━━━━━ Kaynak Metin ━━━━━

İran’ı hafife almanın bedelini ABD ağır ödemişti
IŞİD’in doğuşu yazı dizimizde İran’ın, IŞİD’in doğuşunda nasıl etkin bir rol oynadığını gözler önüne sermiştik. Bush ve Blair, Irak’ı işgal için meşru sebep ararken İran’la sıra dışı bir işbirliği yapmışlardı. Saddam’dan intikam almak isteyen IRGC, Herat’ta ABD bombardımanında yaralanan aşırı mezhepçi Selefi Zerkavi’yi önce İran’da tedavi etmiş, ardından Kuzey Irak’ta faal olan Kürt Selefi lider Molla Krekar’ın Ensar el İslam örgütüne paketleyip göndermişti. Afganistan’da kimyasal silah üretimi eğitimleri almış ve doğrudan üyesi olmamakla birlikte El Kaide kamplarında konuşlu Tevhit ve Cihat Medresesi örgütünün lideri Zerkavi’nin, Krekar’ın örgütüne katılmasını organize etmişti. Bunlar, Kasım Süleymani imzalı istihbarat operasyonlarıydı ve hem ABD ile müttefikleri hem de İran’ın oldukça işine gelmişti o dönemde.
Molla Krekar, o senenin yaz aylarında İran’da, Zerkavi’yi İran’a kaçıran El Kaide yöneticilerinden Gülbeddin Hikmetyar ile görüşmek üzere İran’a geçtiğinde İran istihbaratı Krekar’ı tutuklayarak gıyabında yakalama kararı olan Norveç’e paketlemişti. Krekar’ın Norveç mahkemelerinde “El Kaide bağlantılı Zerkavi’nin varlığı ve kimyasal silah üretme girişimleri” itirafları ABD ve İngiltere’ye, Irak işgalini başlatmak için İran’ın hediyesi olarak meşru sebepleri sunmuştu.

━━━━━ Sağlanan Veriler ━━━━━

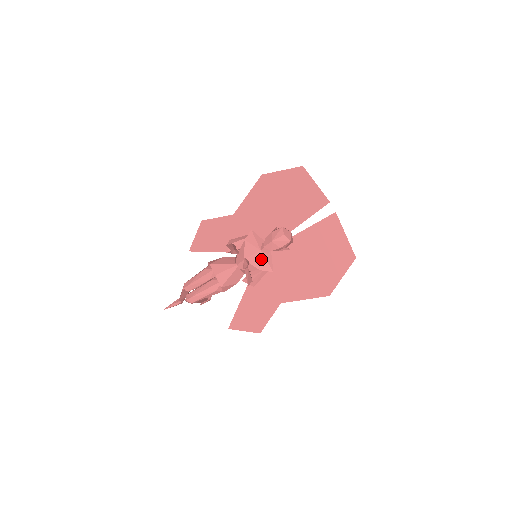
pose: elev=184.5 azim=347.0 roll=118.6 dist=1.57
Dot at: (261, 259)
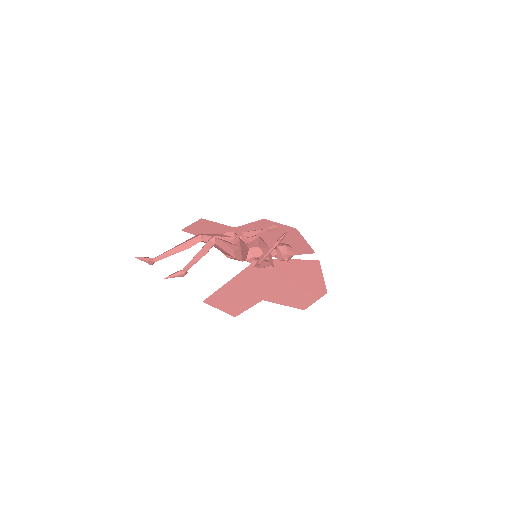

━━━━━

• _Yapılacak İşler_:
- a) Zerkavi operasyonuyla ilgili metni iki cümlede özetleyin.
- b) Zerkavi operasyonuyla ilgili metne göre İran istihbaratı Molla Krekar'ı tutukladıktan sonra hangi ülkeye göndermişti?
- c) Zerkavi operasyonuyla ilgili metni son cümlesinden sonra devam ettirin.
Bu çalışmada satırlara ihtiyaç yoktur.

• _Çalışmanın Sonuçları_:
- a) IRGC, Herat'ta ABD bombardımanında yaralanan Zerkavi'yi İran'da tedavi ettikten sonra Kuzey Irak'taki Molla Krekar'ın Ensar el İslam örgütüne katılmasını organize etmişti ve bunlar Kasım Süleymani imzalı operasyonlardı. Daha sonra İran istihbaratı Krekar'ı tutuklayıp Norveç'e göndermiş, Krekar'ın Norveç mahkemelerindeki itirafları da ABD ve İngiltere'ye Irak işgali için meşru sebepler sunmuştu.

- b) Norveç'e.

- c)
Bu sıra dışı İran – ABD istihbarat işbirliği sonrası kaosa teslim olan Irak’ta, İran’ın oyunları bitmedi. Kasım Süleymani’nin ilmek ilmek ördüğü ağlara ilk olarak Irak Geçici Hükümet Konseyinin başına atanan Paul Bremer düştü. Sünni nüfusu ağır tahakküm altına alan, onları kriminalize eden ve Ebu Gureyb Skandalı ile kariyeri biten Bremer ve ABD’nin büyüttüğü öfke, haksızlığa uğrayan Sünnileri Krekar’ın örgütünü ele geçirip hızla büyüyen Zerkavi’nin Tevhit ve Cihat Örgütüne bir “insan kaynağı” haline getirmişti. Onu ABD işgalinden kurtuluşun önderi olarak görerek Zerkavi’ye katılan Sünniler ve Zerkavi’nin sürekli hedef almasıyla korumasız kalan Şiiler arasında çatışmalar modern tarihin en kanlı iç savaşlarından birine dönüşmüştü Irak’ta. ABD tamamen Zerkavi’yle savaşa odaklandığı sırada aniden ortaya çıkan İran’ın bölgedeki güçlü müttefiki Mukteda es-Sadr’ın Mehdi Ordusu, iç savaşta büyük kayıplar yaşayan Şii nüfusu temsilen ABD ve Zerkavi’ye aynı anda savaş ilan ettiğinde ABD çaresiz kalıp Sadr’ın “tarafsızlığını” 300 milyon dolara satın almıştı!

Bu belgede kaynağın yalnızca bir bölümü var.